» **EXERCISE DIRECTIONS**: Please give back exactly the line with "right shoulder: (209, 156)" and each line after it through the end of the material, leaving out the pictures.

» **GIVEN ENTRIES**:
____________________

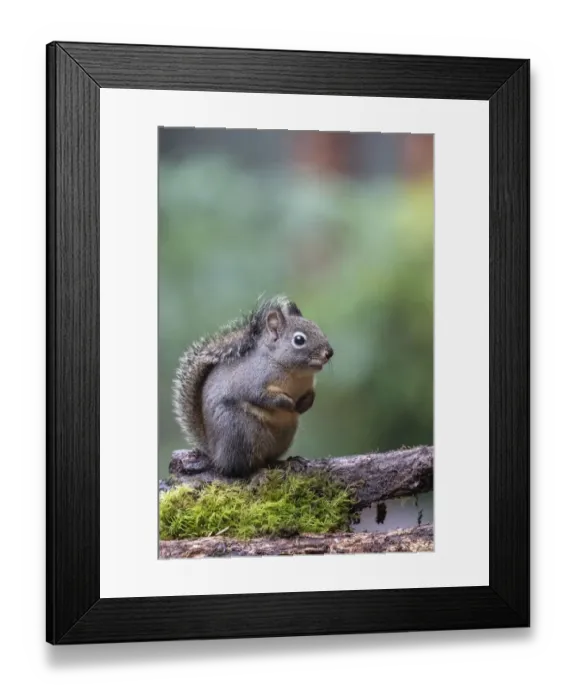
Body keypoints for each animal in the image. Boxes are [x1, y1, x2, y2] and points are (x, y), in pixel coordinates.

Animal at [172, 295, 334, 478]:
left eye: (318, 328)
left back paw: (285, 462)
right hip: (242, 429)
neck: (294, 373)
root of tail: (216, 454)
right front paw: (287, 403)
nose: (329, 352)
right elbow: (260, 396)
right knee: (240, 466)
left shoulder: (308, 386)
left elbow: (310, 395)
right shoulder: (252, 381)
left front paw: (304, 405)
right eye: (299, 340)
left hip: (284, 433)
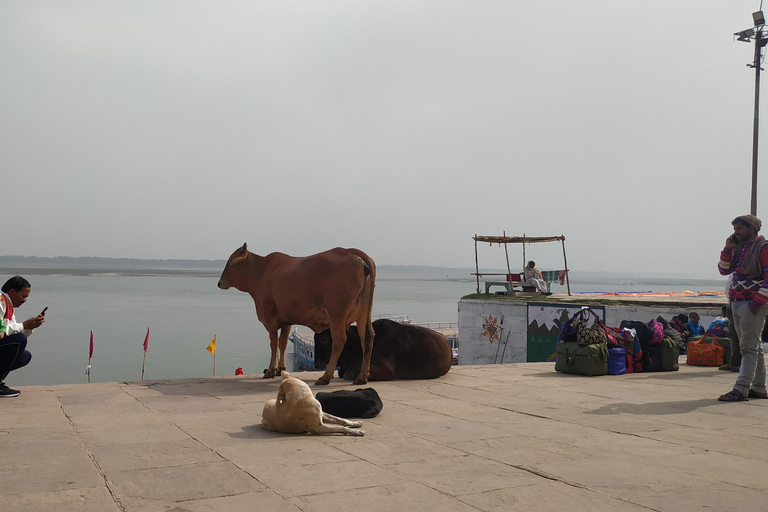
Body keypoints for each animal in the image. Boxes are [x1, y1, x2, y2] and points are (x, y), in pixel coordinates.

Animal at [218, 244, 376, 384]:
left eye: (231, 261)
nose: (219, 283)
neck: (262, 272)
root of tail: (350, 251)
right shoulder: (286, 319)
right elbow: (282, 342)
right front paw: (280, 368)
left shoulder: (270, 316)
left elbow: (273, 343)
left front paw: (271, 370)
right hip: (364, 311)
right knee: (367, 336)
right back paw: (362, 376)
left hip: (337, 314)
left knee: (339, 340)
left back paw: (326, 376)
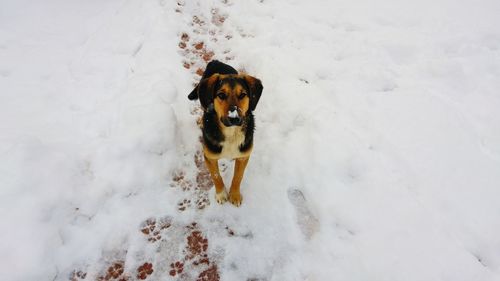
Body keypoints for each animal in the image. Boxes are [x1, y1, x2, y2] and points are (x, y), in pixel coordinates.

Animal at [188, 59, 264, 206]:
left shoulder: (243, 156)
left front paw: (234, 195)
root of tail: (215, 61)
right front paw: (221, 194)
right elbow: (216, 176)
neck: (231, 133)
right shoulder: (209, 156)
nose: (234, 118)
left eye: (243, 95)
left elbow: (238, 176)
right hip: (203, 98)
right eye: (221, 95)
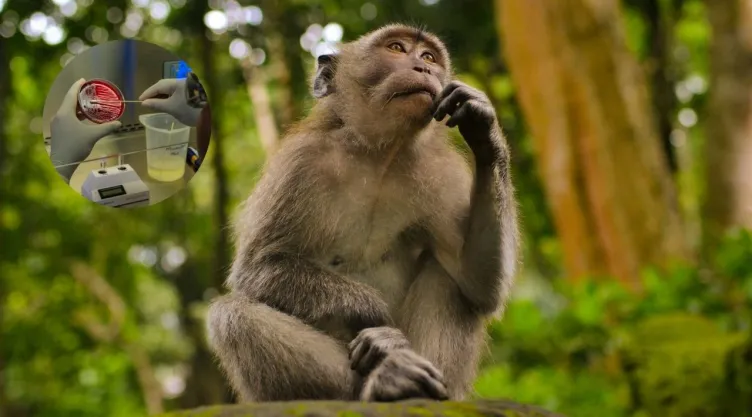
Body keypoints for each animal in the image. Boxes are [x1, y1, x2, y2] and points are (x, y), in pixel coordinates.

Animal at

____________________

» **OUTPUT OF THE TASK**:
right shoulder: (209, 156)
nose: (234, 118)
left eye: (243, 95)
left elbow: (238, 176)
right hip: (203, 98)
right eye: (221, 95)
Body keypoints for each animal in the image. Boxes are [x1, y1, x2, y2] and points are (x, y), in pixel coordinates.

Animal at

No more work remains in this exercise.